Many gamers have fond childhood memories of Mario or Sonic. My youth, however, was filled with space marines on Mars and tech trees.
When I reached the tender age of 11, my parents decided to buy me a computer. This computer also came with copies of Civilization, Warcraft, Privateer, X-Com, TIE Fighter, and Doom, courtesy of my uncle. These were really the games that I grew up on — they formed the foundation of my hobby.
For the next six years, my PC was the only thing I played. I even became a competitive player in Team Fortress (the mod for Quake), Tribes, and Counter-Strike. No Dreamcast, Nintendo 64, PlayStation, or PS2 for me. Consequently, I have extremely biased tastes.
However, since my family views me as a gamer, I have ended up owning the main consoles for this generation anyway. I received an Xbox 360 as a gift, my wife received a Wii as a gift, and I bought her a DS because she’s a fan of the Nintendo classics and platformers. The only system we didn't have was a PS3. And I began to wonder what all the hubbub was about.
From my viewpoint, the 360 served as a Geometry Wars 2 and Forza machine. For everything else, it felt like an underperforming PC. The Wii was nothing more than a short distraction, and the DS was a Civilization Revolution machine. In total, I probably didn’t put more than 20 hours of gaming into the console world in the past five years.
I had often looked over the PS3 threads on various forums and blogs with bewilderment. How can so many people have so much fun playing games where all you do is hit the X button when asked or sit through hours of cut-scenes? In my mind, this medium is supposed to be about emergent narrative integrated with gameplay. I didn't see that.
However, a few PS3 titles stuck out to me as wildly interesting: Demon’s Souls, Valkyria Chronicles, Flower, Infamous, and the PixelJunk series. So last Christmas I decided I’d finally take the plunge — I bought a PS3 with the games named above and jumped in.

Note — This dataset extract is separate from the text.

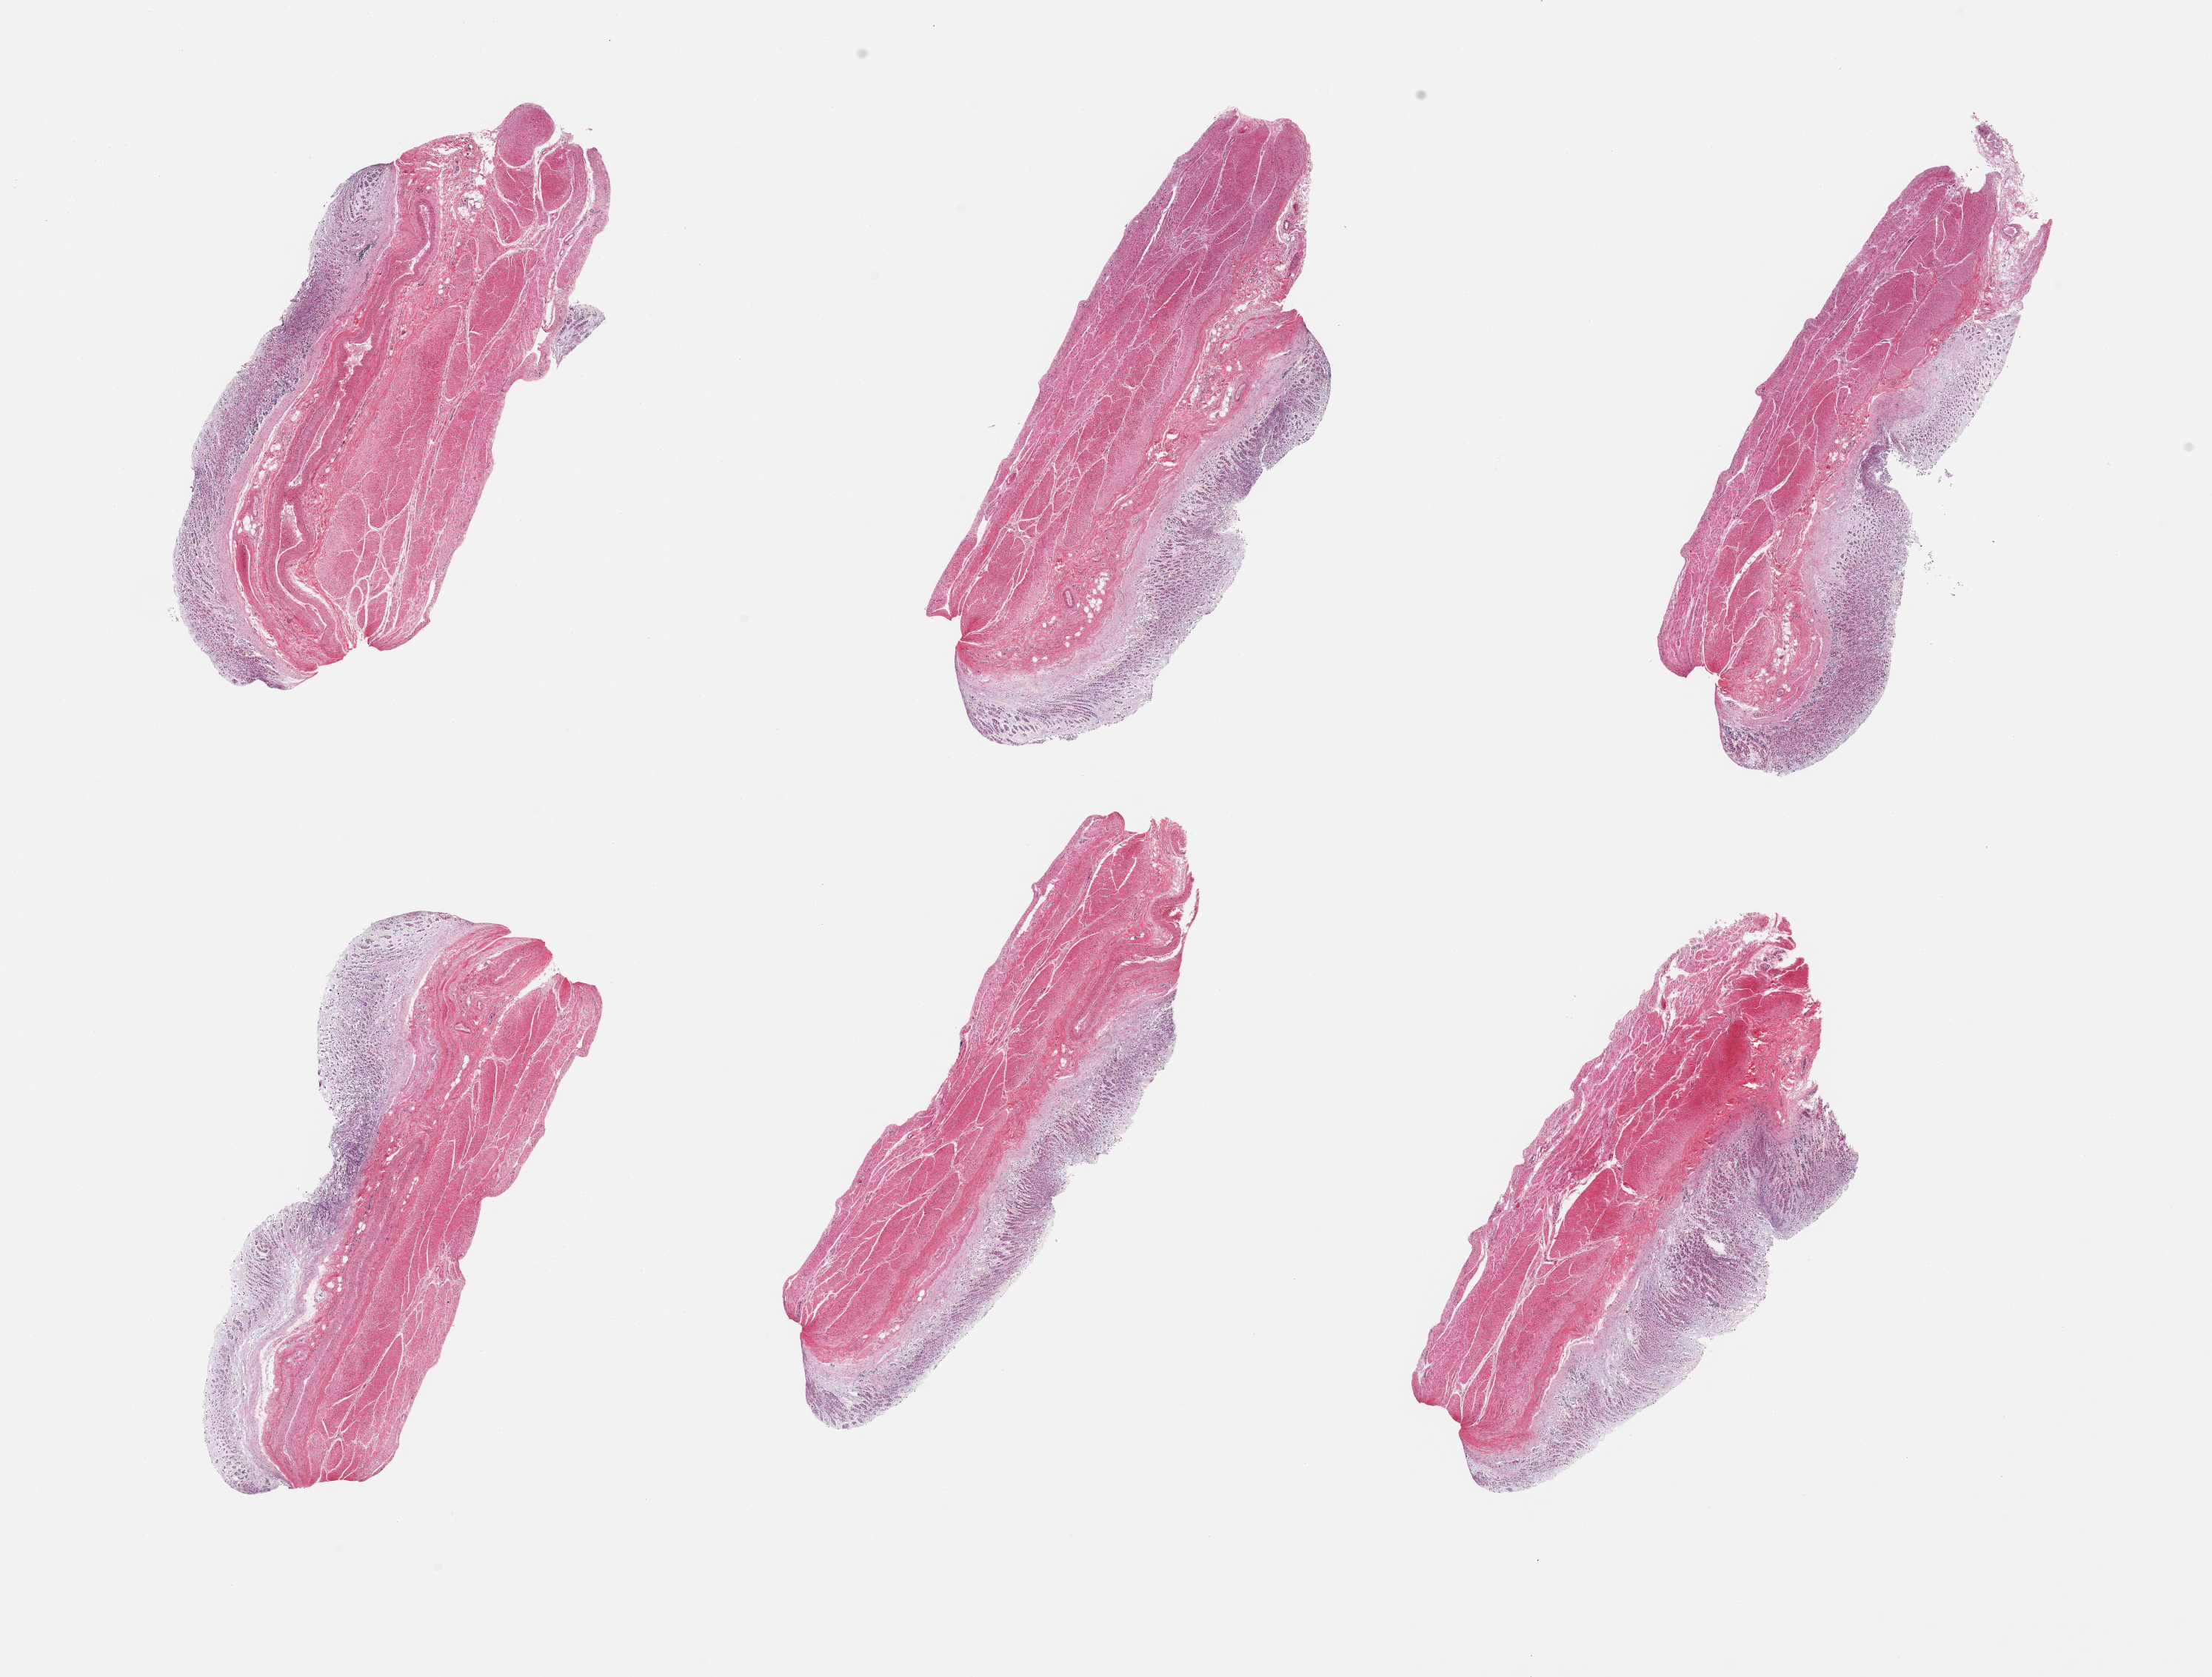
Hematoxylin and eosin (H&E) whole-slide image, low-resolution overview of the scanned area, about 23.6 x 17.9 mm, PAXgene-fixed, paraffin-embedded tissue, sampled site (target tissue): stomach, tissue donor sample. Donor: female.
Reviewer comment on this tissue sample: 6 pieces; fill thickness sections, mucosa largely autolyzed.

My first impression was probably the most important compliment that I can give a console: It was treating me like an adult. The system had a clean interface, no silly avatars, and no overly comical menu. I spent quite a bit of time diving deep into Demon’s Souls and Valkyria Chronicles. These two games felt so unique and immersive that I finally started to see what I had been missing out on. They didn't hold my hand, and they both had a very difficult learning curve, which is something I’ve always appreciated. Again, Sony's console treated me like a grown-up.
Flower and PixelJunk Eden were mind-opening experiences for me — I found myself enjoying them even though they are extremely linear games where it is nearly impossible to fail. The magic of these titles is that, although everyone paints the same picture in the game, how you paint that picture is entirely up to you. This led me to Katamari Forever, which I can't praise enough.
After 16 years of being almost exclusively a PC gamer, I now find myself dedicating a decent amount of time to a console. There really is nothing like these types of experiences on the PC — that's why I find myself constantly pulled back to the couch. In addition to that, they hit some of the same chords that a classic PC gamer appreciates: immersion, emergence, and integrated narrative.
For you PC gamers holding out or those who feel they haven't quite clicked with the Japanese game design aesthetic yet, the PS3 is definitely worth a shot. You might find yourself surprised. I know I did.